Not for your grannie!
30 March 2009
Warning: Spoilers
OK, so this is ostensibly a film about British hooligans in prison, there is a football match at the end of the film that establishes whether one team or another can go home, this is the premise in a nutshell, and it's all well and good...

...Except that there is something far more subversive, dangerous and potentially unpleasant for the masses, about this little movie!

It is a polished and attractively well executed action film, the locations look slick and not British at all, the cast are handsome and chiseled, and cheerfully smart, if not intelligent, then they are amusingly engaging, not the usual traits of the British hooligan in fiction or even non-fiction (unless you read the "skin head" books of the 1970's.) Their undying loyalty, like a badge of honor, to their various hooligan "firms" is worn proudly and cheerfully, it is a given, as a matter of fact and without any kind of moral warning whatsoever. These lads do what they do because they like it!

There have been a number of films made on the topic of soccer hooligans; ID, The Firm, Football factory, Green Street Hooligans; all have dealt with the various ways the hooligan protagonists coped with the pressure of having to be a part of what is basically a violent criminal organization. As in films about characters in criminal groups, we are usually shown how they want to get out, how they want to go straight, why they are maturing to the point of wanting to find something else in life, why they are better than the criminals they have grown up with...

In Greenstreet 2: Stand your Ground, the characters are hooligans and proud of it, they live for the fight and enjoy reminiscing, they enjoy scrapping and the drinking that follows, or starts it. They enjoy talking about the history of the sport, as they interpret it; at the end of this movie, they are most probably off to another game to cause more trouble, without a shred of guilt, or philosophical remorse.

This is startling and troubling and actually for the first time ever, quite honest.

Far from finding this film unpleasant, I was actually relieved and surprised that it didn't try to convince me to feel sorry for an adult male basically doing what he wanted to, in a free country - it's not free to fight in the street, but you get my drift.

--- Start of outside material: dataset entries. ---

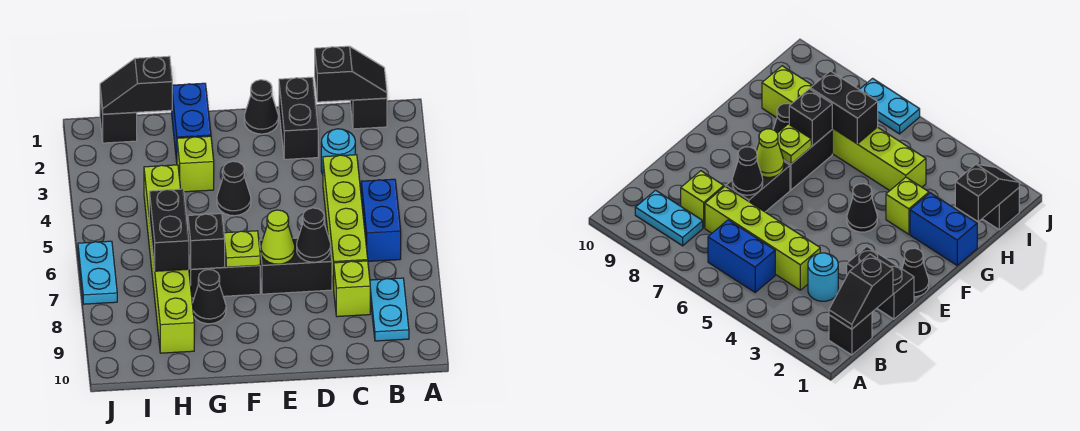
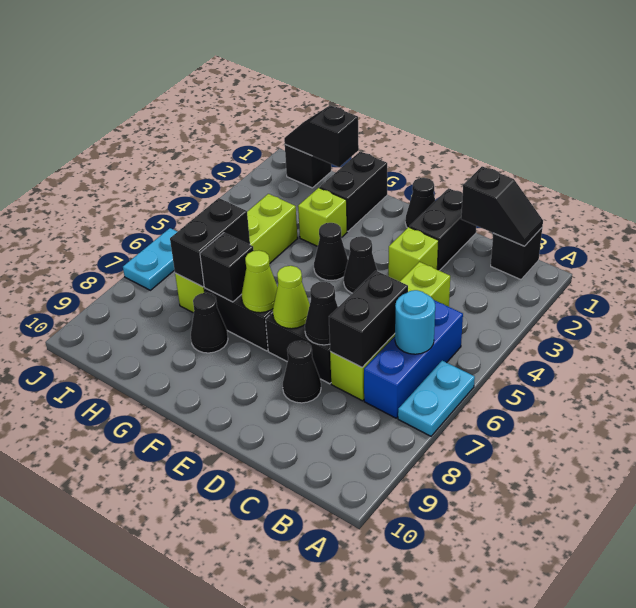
blue brick B5:B6 level 1 -> blue brick B5:B7 level 1
cyan plate B8:B9 level 1 -> cyan plate A6:A7 level 1
cyan round brick C3 level 1 -> cyan round brick B6 level 2
none -> black brick C6:C7 level 2
lime brick C8 level 1 -> lime brick D3 level 1
none -> black cone D8 level 1
none -> black cone E4 level 1
lime plate F7 level 2 -> lime cone F7 level 2
blue brick G1:G2 level 1 -> black brick G1:G2 level 1
lime brick H4:H9 level 1 -> lime brick H4:H7 level 1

Instead of wading through a bunch of liberal hand wringing; I was encouraged to root for them in their fights, even in their football game, and found myself on the edge of my seat, 100% true, when the hero, Dave, played by Ross McCall has to face off with the menacingly efficient Graham McTavish (John Rambo), finally knocking his tooth out in what has to be one of the bloodiest fist fights in any film, even for a prison film this is bloody good fun!

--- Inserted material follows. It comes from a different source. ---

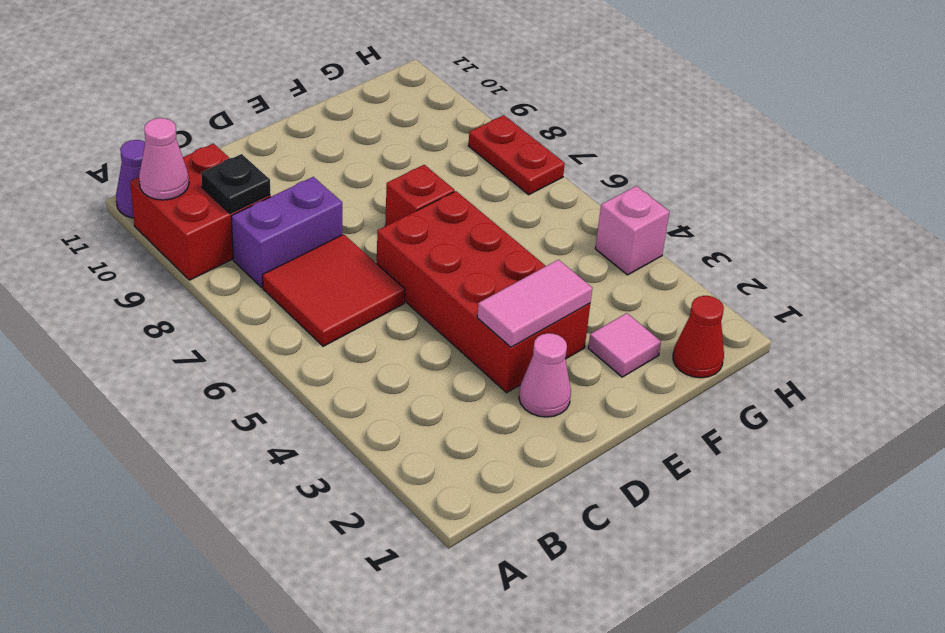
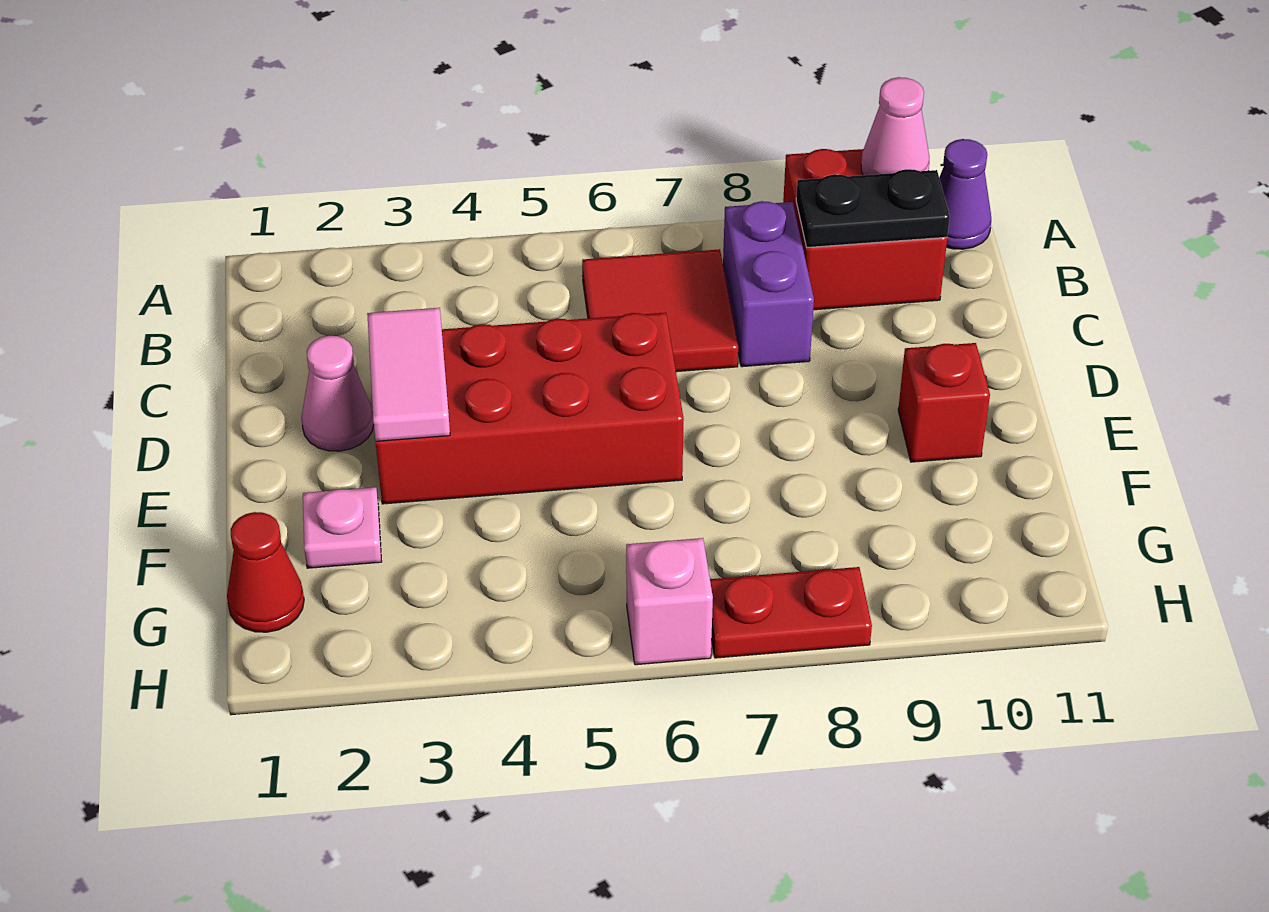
black plate B9 level 2 -> black plate B9:B10 level 2
red brick E7 level 1 -> red brick E10 level 1
pink tile F2 level 1 -> pink plate F2 level 1
pink brick H4 level 1 -> pink brick H6 level 1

The standout performer in this grindhouse style pic may well be Luke Massy as Keith, when in his solitary cell his character recites his teams history, it's a haunting and strangely moving scene, one that doesn't, and shouldn't belong in this film, but somehow it does, and should. It is one of many scenes that transcended the material in this gritty, B-movie and really made me sit up and take notice, believe me I wanted to hate this movie.

Massy was a boxer once I believe, and his portrayal of this tainted pugilist is outstanding, it is also the one moment in the film that touches on the history of the ICF, of West Ham, and even back to the Viking hooligans kicking severed heads around, some of the details are known to only a few, but the effect is powerful. No other hooligan movie has got this, yet.

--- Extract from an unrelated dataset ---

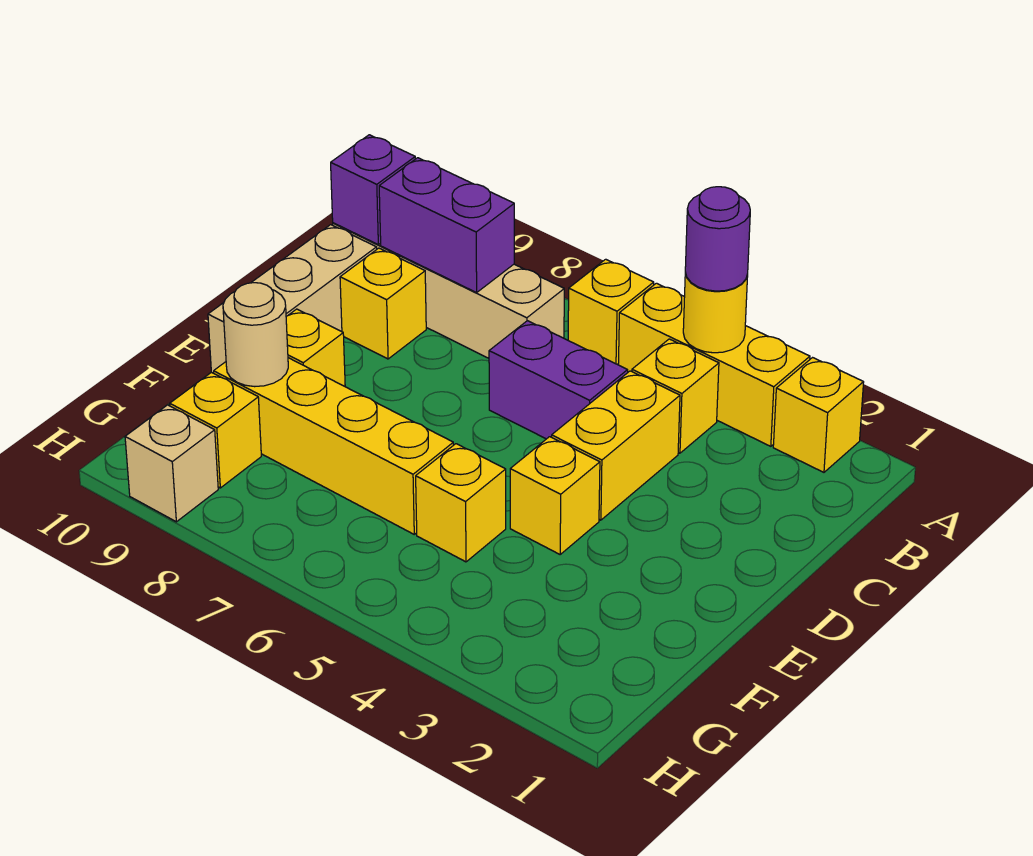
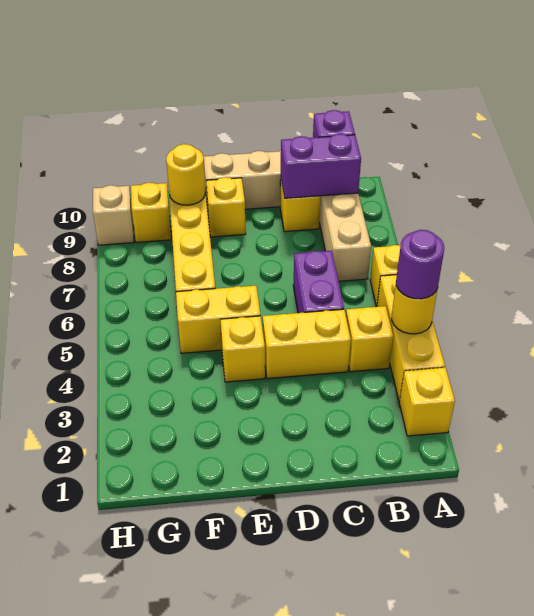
purple brick B8:B9 level 2 -> purple brick B9:C9 level 2
yellow brick F5 level 1 -> yellow brick E5:F5 level 1
tan round brick F9 level 2 -> yellow round brick F9 level 2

This film is unlikely to please many critics, usually too wrapped up in their own importance to realize that this is diametrically different to anything that has come before. They will be outraged by the positive light thrown onto membership in a football firm, they will be in fits of consternation over the handsome looking leads; "what does this say to our youth, are you condoning membership in a firm, are you saying it's OK to be a hooligan?" I hear them saying, if they say anything at all - well it may be, and it may not be, regardless, like the best films it's doesn't judge, and for once I watched a film about a subject matter with which I am intimate, and it pleased me, rightly.

I highly recommend it, but, it's not for your grannie!